TASKS:
a: Reproduce word for word the stretch of the launch-agent crash post below, from "Launch-agent crash without" through "the docker image.".
b: Answer these questions from the launch-agent crash post below:
(i) Which base image does the Dockerfile start from?
(ii) What state does the logged run show on the wandb website?
(iii) Which three log files give no indication of errors?
c: Extend the post below about the launch-agent crash, starting right after its final line.

SELECTED EXTRACT:
* * * *
Launch-agent crash without trace or error log

Hi Wandb,

Goal:
Run a launch job from the wandb website to a launch-agent. The launch-agent compiles a docker image from downloaded artifacts and executes a training run in an environment in the docker image.

Issue:
The launch-agent “finishes” a launch job without any indication of a fail/crash. However, the logged run on the wandb website shows no logged results and the state “crashed”. The docker file entry point script however can run successfully on it’s own, separate of using launch, logging data to wandb and actually successfully completing the run. The “error.log”, “debug.log”, and “debug-internal.log” files have no indication of any errors either.

Dockerfile.wandb:

FROM python:3.8.12
WORKDIR /launch/Development
RUN apt-get update && apt-get install -y libgl1-mesa-glx

ENV WANDB_API_KEY=...
* * * *
INFORMATION PROVIDED:
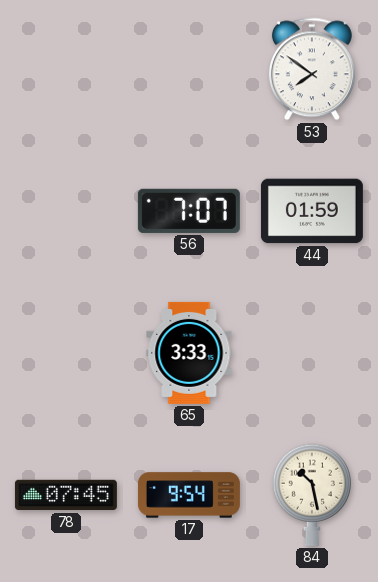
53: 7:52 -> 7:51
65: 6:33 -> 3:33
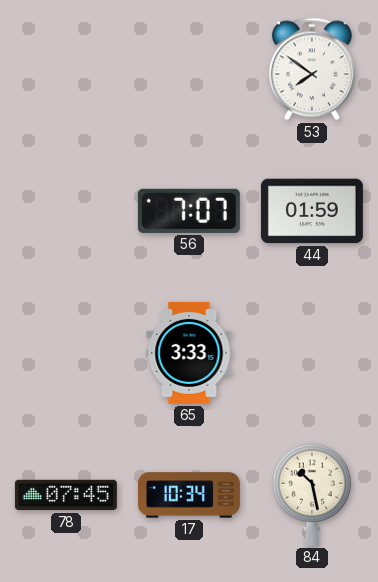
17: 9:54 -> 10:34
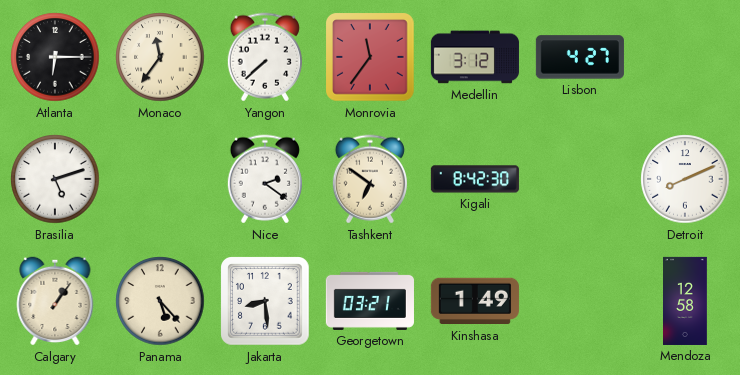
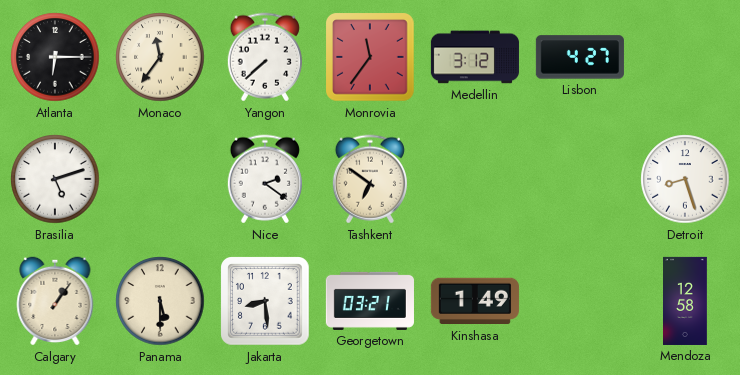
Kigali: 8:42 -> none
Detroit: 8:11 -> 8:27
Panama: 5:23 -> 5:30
* * * *
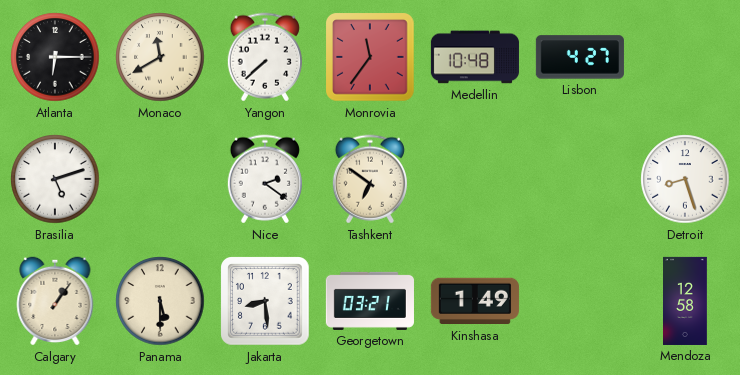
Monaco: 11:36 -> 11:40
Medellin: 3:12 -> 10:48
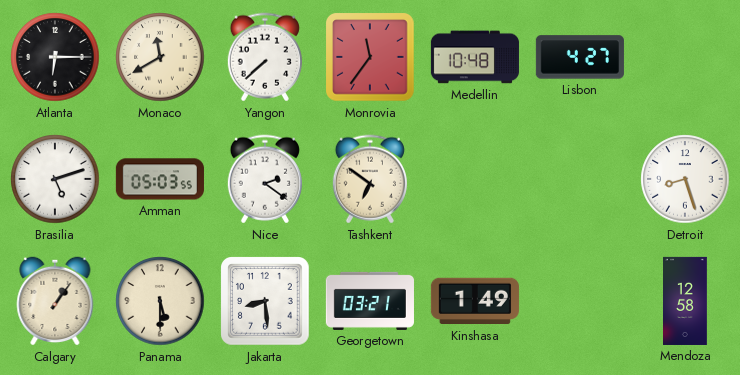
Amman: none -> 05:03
* * * *
ANSWERS TO THE EXERCISES:
a:
Launch-agent crash without trace or error log

Hi Wandb,

Goal:
Run a launch job from the wandb website to a launch-agent. The launch-agent compiles a docker image from downloaded artifacts and executes a training run in an environment in the docker image.

b:
(i) python:3.8.12
(ii) "crashed"
(iii) "error.log", "debug.log", and "debug-internal.log"

c:
# copy requirements file to build environment
COPY Development/requirements.txt /launch/Development/requirements.txt

# install python dependencies
RUN pip install -r requirements.txt
RUN pip install torch==1.13.0+cu117 torchvision==0.14.0+cu117 torchaudio==0.13.0 --extra-index-url https://download.pytorch.org/whl/cu117

# copy the remaining project files
COPY . /launch 

ENTRYPOINT ["python", "learn_manual.py"]

learn_manual.py:

class Agent:
    def __init__(self, config, project, policy_kwargs):
        self.config = config
        self.policy_kwargs = policy_kwargs
        self.temp_dir = None
        
        #create temp working directory for model.zip
        self._create_temp_folder()
        
        #initialize wandb
        self.run = wandb.init(project=project, mode="online", config=self.config, sync_tensorboard=True)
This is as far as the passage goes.